When the San Francisco Board of Supervisors voted last week to allow police to use robots to kill people in extreme circumstances, the critics predictably cited sci-fi movies.
There is indeed a large and entertaining body of movies about creepy and dangerous robots, from “Metropolis” to “Ex Machina,” from “The Terminator” to “I, Robot,” but the key word in science fiction is “fiction.”
Taking cues from these films about how about we should use robots is a little like trying to learn how to handle criminal gangs from “Minions: The Rise of Gru.”
The San Francisco vote — together with the release of an AI bot that can write reasonably well and Elon Musk’s demonstration of a monkey typing on a screen with the help of an implanted brain chip — has brought more handwringing about the potential threats of our technological future.
The risk is that we’ll take outlandish dystopian scenarios seriously and allow a poorly informed Luddism, combined with the special pleading of potentially threatened incumbent industries, to crimp technological advance.
Robots have had terrible PR going on a century now with little or no justification. What have they ever done to anyone, besides vacuum the corners of our houses and maybe deliver a pizza? On the basis of the historical record, it is robots who should fear humans, since we are guilty of every imaginable crime, sometimes on an unspeakable scale, while robots have minded their own business.
The phrase “killer robots” is irresistible to people and, of course, has, shall we say, negative connotations. After all, robots are just a tool, like any other.
The police already avail themselves of all sort of mechanical implements that assist their efforts to track down suspects and, if necessary, kill them, from radios to cars to battering rams to helicopters to, of course, firearms. If we trust a police officer with, say, a Glock 19 — a lethal weapon — there’s no good reason to deny him or her a killer robot during a mass shooting or hostage-taking.
It’s always easy to say someone else should put themselves in harm’s way. There will come a day when insisting the police don’t deploy robots will seem like insisting every mission to neutralize a terrorist be flown by a manned airplane instead of a drone.

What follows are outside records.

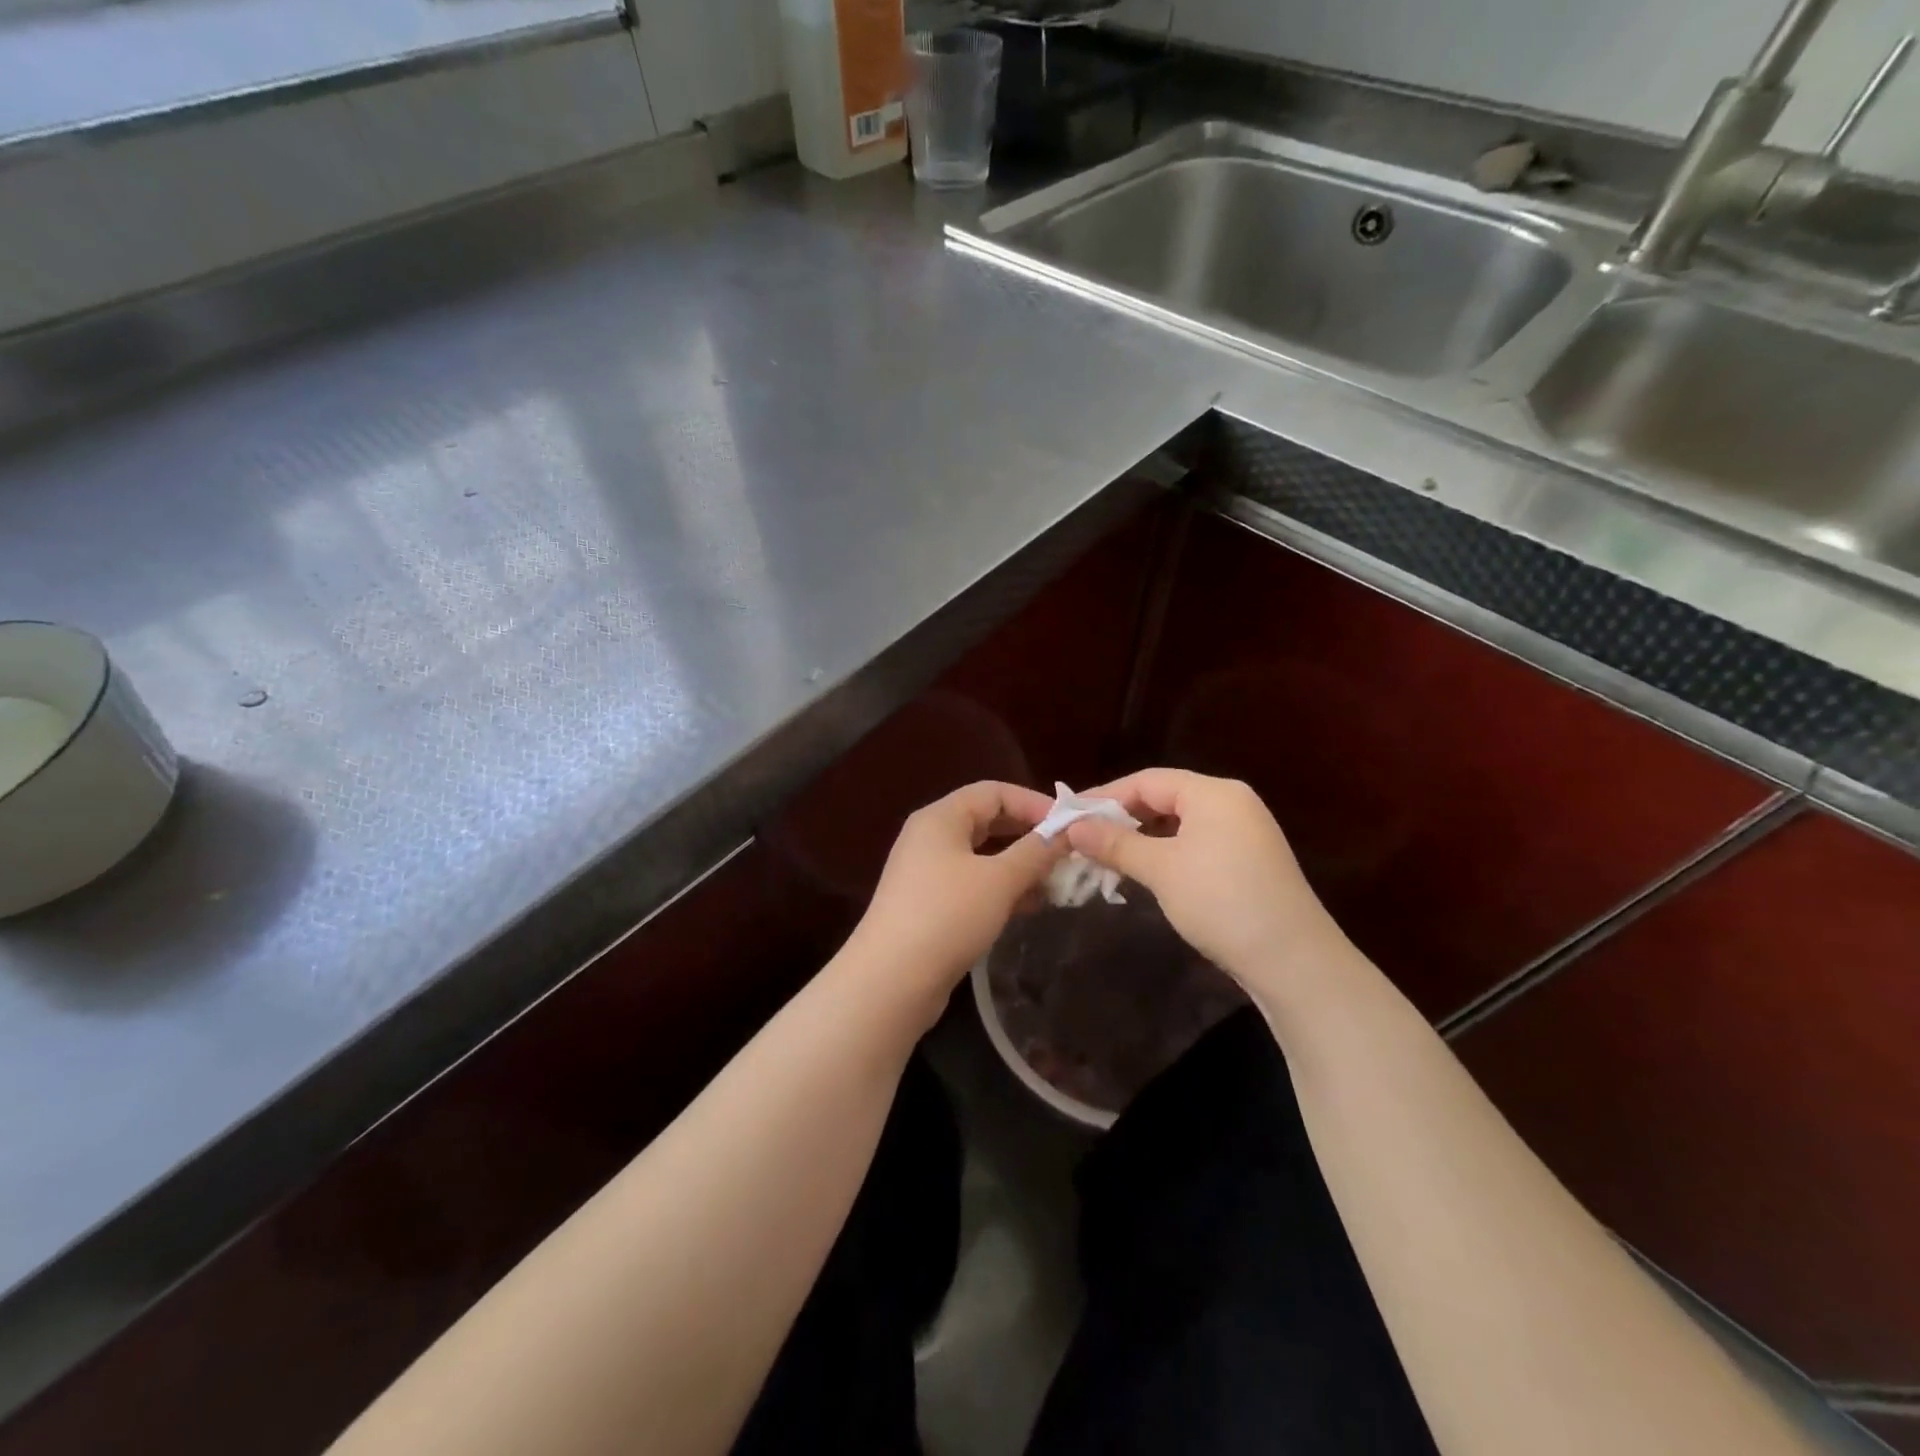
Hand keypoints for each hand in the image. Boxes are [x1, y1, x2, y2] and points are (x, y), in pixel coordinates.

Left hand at [846, 780, 1063, 1003]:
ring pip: (983, 856)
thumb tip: (1068, 831)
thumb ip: (1037, 851)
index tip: (1071, 826)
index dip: (1034, 803)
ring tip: (1057, 883)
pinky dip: (1002, 889)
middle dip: (1029, 835)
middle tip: (1068, 854)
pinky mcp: (930, 905)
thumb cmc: (947, 916)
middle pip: (988, 821)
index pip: (994, 792)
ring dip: (1020, 865)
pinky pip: (973, 883)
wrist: (891, 981)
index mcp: (941, 817)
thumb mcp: (999, 880)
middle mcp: (930, 837)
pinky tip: (1030, 907)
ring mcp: (927, 872)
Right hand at [1064, 768, 1350, 995]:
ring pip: (1179, 824)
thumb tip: (1073, 827)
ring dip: (1141, 838)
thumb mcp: (1161, 869)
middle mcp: (1231, 803)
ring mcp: (1244, 833)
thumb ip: (1115, 843)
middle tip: (1083, 839)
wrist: (1293, 960)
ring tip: (1106, 858)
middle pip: (1164, 798)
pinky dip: (1165, 853)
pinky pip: (1195, 844)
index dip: (1105, 797)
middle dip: (1122, 818)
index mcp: (1214, 793)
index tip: (1070, 817)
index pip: (1148, 780)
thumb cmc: (1221, 901)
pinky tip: (1144, 872)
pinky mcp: (1247, 862)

In Dallas in 2016, police used a robot mounted with explosives to take out a sniper who had shot and killed five officers. What would have been more dystopian — more officers getting shot, or a killer robot getting the job done without exposing anyone else to harm?
Nonetheless, the San Francisco board caved to the mob on Wednesday and dropped the new policy — showing yet again that, whatever our other virtues, humans can be irrational.
The deepest movie- and novel-driven fear about robots and AI is that they will become so sophisticated and advanced they will spiral out of our control, even though there is no way for a machine or an algorithm to develop a human-like will.
Even if it were theoretically possible, we are extremely far away from the time when robots achieve autonomy, or when AI matches human intelligence, or when chips fundamentally augment or change the functioning of the brain. Human intelligence is still such a mystery — and the variety of human interactions that we take for granted so subtle and vast — that truly replicating anything approaching it is like trying to send a manned mission to Pluto.
The AI chat bot, ChatGPT, is clever and fun as far as it goes. The poem, for instance, that it wrote about the news outlet Axios in Shakespearean style is impressive if you know it’s AI producing it. Otherwise, it’s dreck. No one is ever going to build a machine that can replicate Shakespeare because it’s an idiosyncratic creativity, the true spark of human genius, that made him what he was.
By the same token, AI has been able to write a serviceable straight-news account of a baseball game for years now, but the great Washington Post sportswriter Thomas Boswell never had to fear for his job.
The more plausible charge against robots and AI is that they will disrupt the economy. This, too, is misbegotten, though. Yes, automation destroys jobs, but the productivity gains lead to the creation of new, different jobs.
To take just one example, Rob Atkinson of the Information Technology and Innovation Foundation notes that beginning in the 1850s, the number of railroad engineers, conductors and brakemen drastically increased and kept going up through the century. Then, they began a long decline in the 1920s. As these jobs fell off, auto mechanics increased from nothing to almost 2 million across the 90 years from 1910-2000.
The rise of a better means of conveyance, the automobile, destroyed jobs, but it also created a new industry. Trying to stop the mass adoption of cars in order to save jobs associated with a 19th century technology obviously would have been the height of folly.
We aren’t now exactly in a position to turn away labor-saving devices given that the U.S. population is aging. And, despite the belief that we live in an age of great technological disruption, productivity growth in the U.S. has been lackluster since 2010.
We need the best robots and AI that we can muster. They are tools for enhancing the economy and human welfare and shouldn’t be feared because — decades-old spoiler alert —HAL turns out to be a dastardly villain in “2001: A Space Odyssey.”